▶ [Excerpted passage]:
<<<<

Label / Relationship Description
ProwlerFinding Finding node (status, severity, check_id)
Internet Internet sentinel node
CAN_ACCESS (Internet)-[:CAN_ACCESS]->(resource) exposure edge
HAS_FINDING (resource)-[:HAS_FINDING]->(:ProwlerFinding) finding link
TRUSTS_AWS_PRINCIPAL Role trust relationship
STS_ASSUMEROLE_ALLOW Can assume role

Parameters

For queries that take user input:

parameters=[
    AttackPathsQueryParameterDefinition(
        name="ip",
        label="IP address",
        # data_type defaults to "string", cast defaults to str.
        # For non-string params, set both: data_type="integer", cast=int
        description="Public IP address, e.g. 192.0.2.0.",
        placeholder="192.0.2.0",
    ),
],

openCypher compatibility

Queries must run on both Neo4j and Amazon Neptune. Avoid these constructs:

Feature Use instead
APOC procedures (apoc.*) Real nodes and relationships in the graph
Neptune extensions Standard openCypher
reduce() UNWIND + collect()

>>>>

Reproduce the attack-path query guide between "For queries that" and "defaults to str.", inclusive, replacing "user input" with "external input". The items aren't needed here.

▶ [Stored data]:
<<<<

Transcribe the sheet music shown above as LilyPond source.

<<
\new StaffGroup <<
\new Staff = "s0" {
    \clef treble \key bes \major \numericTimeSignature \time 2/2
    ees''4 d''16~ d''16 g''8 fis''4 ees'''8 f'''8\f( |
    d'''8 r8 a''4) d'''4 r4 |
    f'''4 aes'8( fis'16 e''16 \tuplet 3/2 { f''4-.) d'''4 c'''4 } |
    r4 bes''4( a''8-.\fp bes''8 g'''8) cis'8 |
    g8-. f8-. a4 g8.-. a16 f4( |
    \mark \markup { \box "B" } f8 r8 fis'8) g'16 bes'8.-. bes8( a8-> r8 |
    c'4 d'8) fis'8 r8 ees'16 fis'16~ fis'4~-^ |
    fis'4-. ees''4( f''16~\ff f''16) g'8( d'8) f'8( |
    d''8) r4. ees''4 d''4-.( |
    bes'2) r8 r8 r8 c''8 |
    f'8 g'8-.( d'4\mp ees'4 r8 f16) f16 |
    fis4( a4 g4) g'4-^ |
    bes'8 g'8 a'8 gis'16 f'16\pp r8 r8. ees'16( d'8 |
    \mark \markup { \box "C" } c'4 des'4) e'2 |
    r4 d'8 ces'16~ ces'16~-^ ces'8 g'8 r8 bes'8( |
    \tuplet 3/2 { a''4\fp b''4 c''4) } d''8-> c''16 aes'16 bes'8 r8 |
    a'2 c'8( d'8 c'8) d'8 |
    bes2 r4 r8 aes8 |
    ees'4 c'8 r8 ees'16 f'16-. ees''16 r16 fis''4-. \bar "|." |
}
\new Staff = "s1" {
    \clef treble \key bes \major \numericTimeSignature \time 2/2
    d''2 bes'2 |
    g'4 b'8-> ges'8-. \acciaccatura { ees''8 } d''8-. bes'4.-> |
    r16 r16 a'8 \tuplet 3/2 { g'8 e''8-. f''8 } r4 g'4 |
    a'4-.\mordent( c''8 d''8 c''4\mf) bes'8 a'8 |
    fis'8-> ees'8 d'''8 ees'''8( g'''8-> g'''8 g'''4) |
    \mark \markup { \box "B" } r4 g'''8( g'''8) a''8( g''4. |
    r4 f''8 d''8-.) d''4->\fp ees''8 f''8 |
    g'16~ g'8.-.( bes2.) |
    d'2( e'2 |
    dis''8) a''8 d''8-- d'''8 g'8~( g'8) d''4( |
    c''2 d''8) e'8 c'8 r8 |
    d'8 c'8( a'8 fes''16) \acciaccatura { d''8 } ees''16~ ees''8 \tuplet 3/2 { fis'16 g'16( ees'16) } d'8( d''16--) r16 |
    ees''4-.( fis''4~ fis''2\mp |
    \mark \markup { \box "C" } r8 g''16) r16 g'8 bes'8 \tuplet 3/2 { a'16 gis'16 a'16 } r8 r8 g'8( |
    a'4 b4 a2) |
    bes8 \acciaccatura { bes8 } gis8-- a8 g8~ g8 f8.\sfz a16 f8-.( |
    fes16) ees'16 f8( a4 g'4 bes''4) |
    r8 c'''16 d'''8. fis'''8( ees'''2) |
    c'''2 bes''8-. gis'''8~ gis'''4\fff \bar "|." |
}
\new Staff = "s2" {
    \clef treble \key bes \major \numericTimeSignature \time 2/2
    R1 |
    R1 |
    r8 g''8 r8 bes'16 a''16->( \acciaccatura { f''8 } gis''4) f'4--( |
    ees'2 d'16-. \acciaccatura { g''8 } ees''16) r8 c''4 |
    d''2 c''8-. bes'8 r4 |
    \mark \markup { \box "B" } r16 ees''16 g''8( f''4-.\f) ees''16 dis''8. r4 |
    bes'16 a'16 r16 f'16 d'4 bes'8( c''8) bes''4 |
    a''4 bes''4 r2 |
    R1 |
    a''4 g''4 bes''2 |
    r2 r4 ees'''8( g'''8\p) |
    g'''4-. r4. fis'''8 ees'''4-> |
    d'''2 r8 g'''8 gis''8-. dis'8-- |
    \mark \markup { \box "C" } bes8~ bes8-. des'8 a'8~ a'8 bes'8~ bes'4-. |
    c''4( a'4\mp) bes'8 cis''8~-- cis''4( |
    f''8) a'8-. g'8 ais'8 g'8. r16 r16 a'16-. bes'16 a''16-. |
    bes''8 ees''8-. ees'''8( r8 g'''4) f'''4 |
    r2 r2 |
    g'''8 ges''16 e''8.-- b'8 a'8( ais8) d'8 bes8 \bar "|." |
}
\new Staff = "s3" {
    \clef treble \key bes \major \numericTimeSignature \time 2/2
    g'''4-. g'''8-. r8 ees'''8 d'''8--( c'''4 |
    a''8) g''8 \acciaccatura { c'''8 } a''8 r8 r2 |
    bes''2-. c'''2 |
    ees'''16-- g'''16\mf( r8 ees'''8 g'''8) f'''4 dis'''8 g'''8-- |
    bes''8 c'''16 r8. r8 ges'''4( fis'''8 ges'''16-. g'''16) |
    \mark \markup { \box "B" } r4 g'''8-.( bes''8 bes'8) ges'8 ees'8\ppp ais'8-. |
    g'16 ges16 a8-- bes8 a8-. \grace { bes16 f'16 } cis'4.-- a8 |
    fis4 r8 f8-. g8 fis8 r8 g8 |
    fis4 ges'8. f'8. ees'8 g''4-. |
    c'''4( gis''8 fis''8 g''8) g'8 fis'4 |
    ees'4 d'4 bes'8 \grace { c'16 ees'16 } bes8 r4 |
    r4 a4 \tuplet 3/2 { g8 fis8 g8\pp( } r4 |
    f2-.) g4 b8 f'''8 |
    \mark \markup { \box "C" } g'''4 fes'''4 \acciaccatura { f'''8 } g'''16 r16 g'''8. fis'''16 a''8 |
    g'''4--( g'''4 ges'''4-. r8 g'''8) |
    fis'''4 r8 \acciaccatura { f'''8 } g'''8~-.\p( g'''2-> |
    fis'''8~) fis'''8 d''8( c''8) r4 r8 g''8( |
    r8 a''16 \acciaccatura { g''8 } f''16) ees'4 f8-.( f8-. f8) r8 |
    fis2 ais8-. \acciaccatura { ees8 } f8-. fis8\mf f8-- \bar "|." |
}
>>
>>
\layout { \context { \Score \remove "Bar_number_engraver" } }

>>>>

▶ [Exercise result]:
For queries that take external input:

parameters=[
    AttackPathsQueryParameterDefinition(
        name="ip",
        label="IP address",
        # data_type defaults to "string", cast defaults to str.